You know you’ve been naughty when a newspaper editorial comes out with the advice that everyone who works for, oversees operations of, sets policy for, or who is either specifically or generally unhappy with – the city – should sit down, take a deep breathe, exhale, then do it again and again until your focus about what’s happening at City Hall is less blurred.
There were moments of clarity during the oft-bizarre, five-hour City Council meeting Wednesday night, but when council members begin yelling at each other it’s evident there’s a problem.
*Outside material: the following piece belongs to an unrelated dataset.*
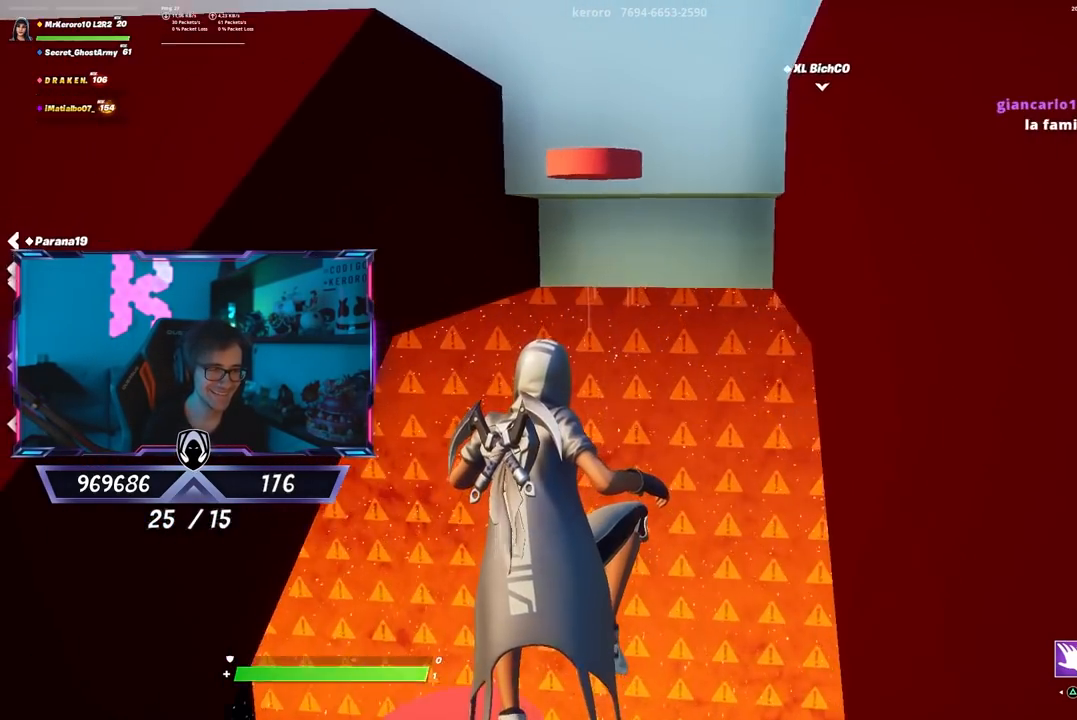
{"buttons": [], "left_stick": "center", "right_stick": "up-right", "events": [[67, "right_stick", "down"], [200, "right_stick", "center"], [300, "left_stick", "center"], [367, "right_stick", "up-right"]]}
Take a side and join if you wish, but it’s about time the increasingly hardened line between one group of councilors and another is erased by the sides trying to find some middle ground.
The problem, it seems, is that both sides are righteous believers of their rigidly self-righteous stances on a variety of issues that have grown monumentally disproportionate during the second year that this council and manager have been thrown together by the voters.
Not everyone wants to admit that the actual mix of the seven-member council might have something to do with its current dysfunctional mode, but the split between one side (four council lawyers and a lawyer manager) and the other (three who are not lawyers) seems to evolve around who is right and who isn’t right, so help me judge. Sound familiar?
Some may consider this an overreaction, but it wouldn’t hurt if council members – sitting in a semi-circle, holding hands and humming “Kumbaya” – watched Wednesday’s meeting, and then replayed the occasions when the audience enjoyed a belly laugh over the proceedings they were witnessing.
Yes, the council is becoming a laughing stock and it might be time to end this childish behavior. This is serious business, perhaps, but not that serious. Besides, the audience is about ready to turn the channel.